Yang Harus Dikerjakan:
Tolong jawab pertanyaan berikut dari percakapan tentang identitas diri di bawah ini:
1. Golongan darah apa yang disebut masih sama?
2. Nama mereka berawalan huruf apa?
3. Susunan apa yang dikatakan masih sama seperti yang dulu?

Kutipan Dokumen:
———
B: "Memangnya kamu merasa sedang menyandang identitas siapa?"

A: "Entah. Aku hanya merasa tak singkron."

B: "Sepertinya susunan DNA mu masih sama seperti yang dulu"

A: "Ya, dan golongan darah ku masih A. Bisakah kau serius?"

B: "Ya, ya, apa tadi kamu bilang.. identitas? Namamu masih berawalan huruf T. Maaf, maksud ku nama kita. Hemm dan sama seperti tahun-tahun yang lewat, pikiran kita juga sering ramai dengan banyak hal.. tak banyak yang berubah.. selain rutinitas dan ya.. waktu yang berkurang bagi kita untuk bertemu karena banyak hal eksternal yang mungkin bagi diri kita lebih penting?"

A: " Bukan itu maksud ku.. ayolah, siapa diri kita sebenarnya?"

B: "Kau hanya mengubah satu kata dari pertanyaan mu yang berulang-ulang. Baiklah, mari berpikir lebih keras. Kamu adalah seorang manusia, wanita, ... apa lagi ya?"

A: "Tunggu! Kau benar.. keterangan-keterangan lainnya hanyalah sesaat atau hanyalah formalitas. Apa lagi?"
———
Bahan Sumber:
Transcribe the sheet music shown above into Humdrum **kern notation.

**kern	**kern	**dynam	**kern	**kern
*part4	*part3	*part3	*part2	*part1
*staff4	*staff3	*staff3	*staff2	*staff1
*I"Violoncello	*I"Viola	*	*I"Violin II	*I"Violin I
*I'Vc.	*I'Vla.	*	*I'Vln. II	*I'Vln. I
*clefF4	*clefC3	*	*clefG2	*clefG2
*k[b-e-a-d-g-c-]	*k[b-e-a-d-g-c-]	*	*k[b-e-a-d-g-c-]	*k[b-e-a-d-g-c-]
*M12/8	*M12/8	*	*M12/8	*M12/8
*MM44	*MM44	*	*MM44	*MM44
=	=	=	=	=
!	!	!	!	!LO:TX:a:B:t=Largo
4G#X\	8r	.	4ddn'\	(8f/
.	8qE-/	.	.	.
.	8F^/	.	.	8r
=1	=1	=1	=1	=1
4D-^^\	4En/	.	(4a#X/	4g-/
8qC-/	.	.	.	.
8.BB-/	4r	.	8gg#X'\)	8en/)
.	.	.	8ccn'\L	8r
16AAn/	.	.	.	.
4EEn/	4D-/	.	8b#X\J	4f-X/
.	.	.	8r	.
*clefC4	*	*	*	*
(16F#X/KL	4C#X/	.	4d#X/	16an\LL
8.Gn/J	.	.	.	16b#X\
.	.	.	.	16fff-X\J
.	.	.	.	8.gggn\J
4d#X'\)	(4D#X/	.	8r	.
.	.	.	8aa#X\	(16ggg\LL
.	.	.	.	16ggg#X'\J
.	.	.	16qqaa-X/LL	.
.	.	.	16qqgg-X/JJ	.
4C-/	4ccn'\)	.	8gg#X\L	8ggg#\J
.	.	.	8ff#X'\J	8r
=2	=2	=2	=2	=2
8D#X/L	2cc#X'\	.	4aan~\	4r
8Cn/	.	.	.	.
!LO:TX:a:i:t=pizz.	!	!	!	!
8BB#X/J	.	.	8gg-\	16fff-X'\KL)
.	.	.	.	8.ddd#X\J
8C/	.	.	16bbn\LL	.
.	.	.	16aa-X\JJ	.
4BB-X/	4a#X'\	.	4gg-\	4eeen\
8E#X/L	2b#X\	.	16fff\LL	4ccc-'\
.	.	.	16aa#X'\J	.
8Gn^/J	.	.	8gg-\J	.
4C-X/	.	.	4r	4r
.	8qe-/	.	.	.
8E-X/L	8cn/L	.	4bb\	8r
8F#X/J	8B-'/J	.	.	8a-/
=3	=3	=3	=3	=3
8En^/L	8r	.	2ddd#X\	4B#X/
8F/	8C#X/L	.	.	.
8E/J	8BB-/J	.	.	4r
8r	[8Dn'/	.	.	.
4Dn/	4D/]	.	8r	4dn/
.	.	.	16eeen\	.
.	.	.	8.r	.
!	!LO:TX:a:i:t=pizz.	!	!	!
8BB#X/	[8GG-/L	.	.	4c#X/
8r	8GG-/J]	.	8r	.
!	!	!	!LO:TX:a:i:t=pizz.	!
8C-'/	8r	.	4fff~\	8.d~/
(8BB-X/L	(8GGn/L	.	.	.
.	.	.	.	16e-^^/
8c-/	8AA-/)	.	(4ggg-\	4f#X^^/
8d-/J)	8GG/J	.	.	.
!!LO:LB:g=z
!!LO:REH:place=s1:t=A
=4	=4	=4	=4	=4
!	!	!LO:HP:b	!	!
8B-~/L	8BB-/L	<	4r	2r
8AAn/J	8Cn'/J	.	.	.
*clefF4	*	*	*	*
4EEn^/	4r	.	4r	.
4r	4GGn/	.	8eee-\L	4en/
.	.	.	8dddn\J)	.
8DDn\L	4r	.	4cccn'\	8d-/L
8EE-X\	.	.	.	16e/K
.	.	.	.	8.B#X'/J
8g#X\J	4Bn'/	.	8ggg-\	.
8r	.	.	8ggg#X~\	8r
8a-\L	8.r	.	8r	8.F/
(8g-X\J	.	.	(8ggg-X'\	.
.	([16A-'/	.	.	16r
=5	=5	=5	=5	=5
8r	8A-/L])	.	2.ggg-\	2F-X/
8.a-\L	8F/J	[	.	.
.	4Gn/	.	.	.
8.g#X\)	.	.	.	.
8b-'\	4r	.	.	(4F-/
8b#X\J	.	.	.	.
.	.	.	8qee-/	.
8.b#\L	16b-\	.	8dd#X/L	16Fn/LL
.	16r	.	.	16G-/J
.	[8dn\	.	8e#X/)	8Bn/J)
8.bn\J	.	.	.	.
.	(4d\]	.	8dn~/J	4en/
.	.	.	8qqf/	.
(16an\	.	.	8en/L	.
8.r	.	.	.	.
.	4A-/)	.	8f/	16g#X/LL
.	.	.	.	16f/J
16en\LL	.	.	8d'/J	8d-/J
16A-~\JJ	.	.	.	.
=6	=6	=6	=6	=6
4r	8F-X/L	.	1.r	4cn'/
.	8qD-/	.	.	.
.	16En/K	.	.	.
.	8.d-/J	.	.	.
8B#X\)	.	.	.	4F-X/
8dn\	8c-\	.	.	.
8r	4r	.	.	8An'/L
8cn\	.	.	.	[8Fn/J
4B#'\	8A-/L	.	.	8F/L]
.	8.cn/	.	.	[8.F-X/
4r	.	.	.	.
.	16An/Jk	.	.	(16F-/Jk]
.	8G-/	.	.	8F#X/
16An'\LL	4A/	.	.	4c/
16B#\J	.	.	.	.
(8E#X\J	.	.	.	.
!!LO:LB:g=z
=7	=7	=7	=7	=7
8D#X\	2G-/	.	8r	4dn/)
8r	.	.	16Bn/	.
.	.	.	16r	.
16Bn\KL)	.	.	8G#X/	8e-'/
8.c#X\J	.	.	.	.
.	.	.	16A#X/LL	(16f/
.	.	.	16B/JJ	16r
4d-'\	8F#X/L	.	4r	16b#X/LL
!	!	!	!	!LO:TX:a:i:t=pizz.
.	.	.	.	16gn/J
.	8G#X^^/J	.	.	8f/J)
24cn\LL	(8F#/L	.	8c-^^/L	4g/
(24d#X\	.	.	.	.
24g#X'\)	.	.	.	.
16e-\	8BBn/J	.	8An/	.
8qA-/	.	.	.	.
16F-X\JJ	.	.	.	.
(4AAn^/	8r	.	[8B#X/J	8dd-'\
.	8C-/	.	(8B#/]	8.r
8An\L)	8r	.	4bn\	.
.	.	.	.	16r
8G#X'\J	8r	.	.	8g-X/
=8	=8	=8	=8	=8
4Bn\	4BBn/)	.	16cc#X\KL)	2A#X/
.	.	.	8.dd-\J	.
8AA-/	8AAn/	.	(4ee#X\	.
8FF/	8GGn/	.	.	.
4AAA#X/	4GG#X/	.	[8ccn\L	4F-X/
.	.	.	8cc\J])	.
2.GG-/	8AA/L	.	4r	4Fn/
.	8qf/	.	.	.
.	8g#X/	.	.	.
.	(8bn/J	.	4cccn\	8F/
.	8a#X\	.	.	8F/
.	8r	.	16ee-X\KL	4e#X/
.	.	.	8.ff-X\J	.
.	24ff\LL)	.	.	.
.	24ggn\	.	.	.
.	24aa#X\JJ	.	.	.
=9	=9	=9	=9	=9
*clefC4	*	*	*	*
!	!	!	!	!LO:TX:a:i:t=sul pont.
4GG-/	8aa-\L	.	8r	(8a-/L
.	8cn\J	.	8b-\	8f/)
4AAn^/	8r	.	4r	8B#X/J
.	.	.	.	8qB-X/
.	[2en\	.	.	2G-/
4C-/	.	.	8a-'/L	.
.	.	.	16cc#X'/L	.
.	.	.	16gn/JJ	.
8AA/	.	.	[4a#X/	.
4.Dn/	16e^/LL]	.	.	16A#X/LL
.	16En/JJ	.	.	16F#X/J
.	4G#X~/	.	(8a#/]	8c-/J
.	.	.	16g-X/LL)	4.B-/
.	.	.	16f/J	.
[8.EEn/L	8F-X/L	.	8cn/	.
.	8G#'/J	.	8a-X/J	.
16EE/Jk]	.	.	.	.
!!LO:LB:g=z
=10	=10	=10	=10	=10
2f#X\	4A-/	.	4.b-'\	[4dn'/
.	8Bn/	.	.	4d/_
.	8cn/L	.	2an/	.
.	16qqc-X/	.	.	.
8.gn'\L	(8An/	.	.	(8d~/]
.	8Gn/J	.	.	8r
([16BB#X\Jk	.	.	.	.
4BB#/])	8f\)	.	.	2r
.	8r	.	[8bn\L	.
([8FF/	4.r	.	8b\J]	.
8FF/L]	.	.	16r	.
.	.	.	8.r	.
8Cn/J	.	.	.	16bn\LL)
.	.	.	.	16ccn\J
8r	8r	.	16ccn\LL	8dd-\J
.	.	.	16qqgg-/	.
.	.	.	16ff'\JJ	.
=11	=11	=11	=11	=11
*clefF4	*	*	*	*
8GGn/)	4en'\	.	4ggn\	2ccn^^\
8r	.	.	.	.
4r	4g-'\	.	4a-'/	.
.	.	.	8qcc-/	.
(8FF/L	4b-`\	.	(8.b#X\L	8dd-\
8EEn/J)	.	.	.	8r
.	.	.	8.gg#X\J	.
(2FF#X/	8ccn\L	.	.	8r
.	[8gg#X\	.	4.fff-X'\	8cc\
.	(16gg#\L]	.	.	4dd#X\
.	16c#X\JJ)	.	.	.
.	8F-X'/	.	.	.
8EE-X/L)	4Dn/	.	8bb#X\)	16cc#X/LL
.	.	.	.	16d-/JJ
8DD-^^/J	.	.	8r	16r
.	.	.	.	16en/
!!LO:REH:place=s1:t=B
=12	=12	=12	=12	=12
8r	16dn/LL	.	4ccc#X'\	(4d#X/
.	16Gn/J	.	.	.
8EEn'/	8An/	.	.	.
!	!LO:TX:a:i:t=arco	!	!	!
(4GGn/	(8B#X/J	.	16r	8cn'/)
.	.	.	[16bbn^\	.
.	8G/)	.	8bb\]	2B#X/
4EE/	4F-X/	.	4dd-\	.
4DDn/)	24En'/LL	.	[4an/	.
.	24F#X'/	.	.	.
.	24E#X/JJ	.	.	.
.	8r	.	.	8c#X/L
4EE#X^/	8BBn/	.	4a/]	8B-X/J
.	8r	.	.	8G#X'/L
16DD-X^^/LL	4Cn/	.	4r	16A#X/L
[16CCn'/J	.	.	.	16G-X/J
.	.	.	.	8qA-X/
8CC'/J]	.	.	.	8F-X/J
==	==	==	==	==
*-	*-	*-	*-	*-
———
Jawaban Tertulis:
1. Golongan darah A.
2. Huruf T.
3. Susunan DNA.